Book a Flight to Lisbon
Lisbon is a relaxed city, full of friendly folk who make the effort to stop and talk.If you go sightseeing and do the typical tourism around the city, you will learn a lot about Lisbon history, hear the fascinating story of the earthquake in 1755 and see the effects of this disastrous events even though many beautiful and interesting monuments still remain.
Lisbon, Portugal and its history has been written about on so many pages, its monuments have been described in many different ways so that it gives you the feeling that time has never passed, not only because its architecture has been kept intact even though it was terribly hit by an earthquake in 1755, but also because the people themselves are patient and not in a hurry.

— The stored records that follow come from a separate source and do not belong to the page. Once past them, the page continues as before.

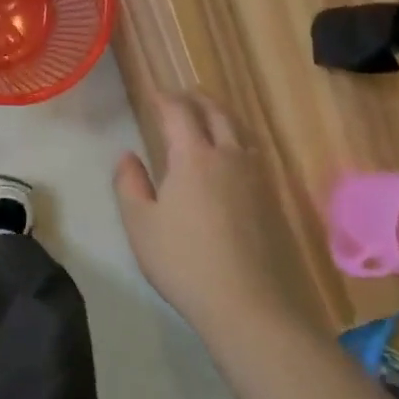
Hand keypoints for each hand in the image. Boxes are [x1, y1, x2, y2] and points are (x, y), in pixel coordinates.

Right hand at [113, 91, 311, 337]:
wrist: (248, 305)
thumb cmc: (183, 261)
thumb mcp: (140, 224)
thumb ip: (129, 183)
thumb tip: (127, 156)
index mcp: (193, 157)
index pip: (178, 112)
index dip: (164, 98)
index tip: (152, 93)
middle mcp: (228, 157)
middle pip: (216, 113)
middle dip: (196, 99)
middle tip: (180, 96)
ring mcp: (255, 178)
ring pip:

On flying into the airport and getting comfortably installed in your hotel, pull out your easy readable map and begin at the Plaza do Comercio, on the River Tagus. From there, you can go towards the water and the port or into the city to visit the austere church and the history opening up before your eyes. So now it is about time that someone gave curious knowledge seekers a curious view of Lisbon.
The Praca do Comercio sits at the edge of the waterfront. The pretty square attracts the pigeons en masse and looks up to a magnificent archway. The perimeter is laced with retail stores; busy shoppers dart from one to the other, seeking their bargains.
The square provides a focal point for much of the local community. The folk gather and exchange conversation whilst children dance and play, adding to the general din. The delightful smell of cooking emanates from the surrounding restaurants and drifts enticingly across the square, inducing your hunger.
Opened in 1901, the Elevador de Santa Justa is an outdoor cast-iron lift. Catering exclusively for those with a head for heights, the elevator provides unparalleled views of the streets beneath. The tiny people below scurry around the busy backstreets, all with somewhere to go.
East of the city, Alfama is a legacy of Moorish times, retaining much of the old architecture. Following Christian victory in the religious wars, the Romanesque cathedral was built on the site of a mosque in 1147.
Everywhere you go, you are surrounded by music. In the streets you can hear the music from the birds, when shopping the piped in music accompanies you, so why not delve into the music which is so typical of Portugal and in particular, Lisbon with the Fado.
Discover Lisbon’s Heart – Fado
Fado, which means destiny, is thought to have come from the nostalgic ballads sung on long journeys or from the Lundum songs of the black slaves from Brazil. It was usually sung in brothels or not very recommendable pubs because its lyrics talked about inner forbidden passions. But thanks to Amalia Rodrigues, who has been compared to such well known singer like Ella Fitzgerald or Edith Piaf, the Fado has become internationally known.
Amalia used poems from the greatest Portuguese poets, starting from the anthology of medieval music up to now, wearing the classical dress and black shawl to add the finishing touch. The Fado, initially accompanied by the classical guitar and by the twelve string lute and sometimes by the saxophone, is an intense sound with so much feeling behind it. Who would pass up the opportunity to spend a night lit by candlelight, soaking up history through music?
So other than monuments, you can see that a good glass of wine and Fado music can make your trip to Lisbon a memorable one.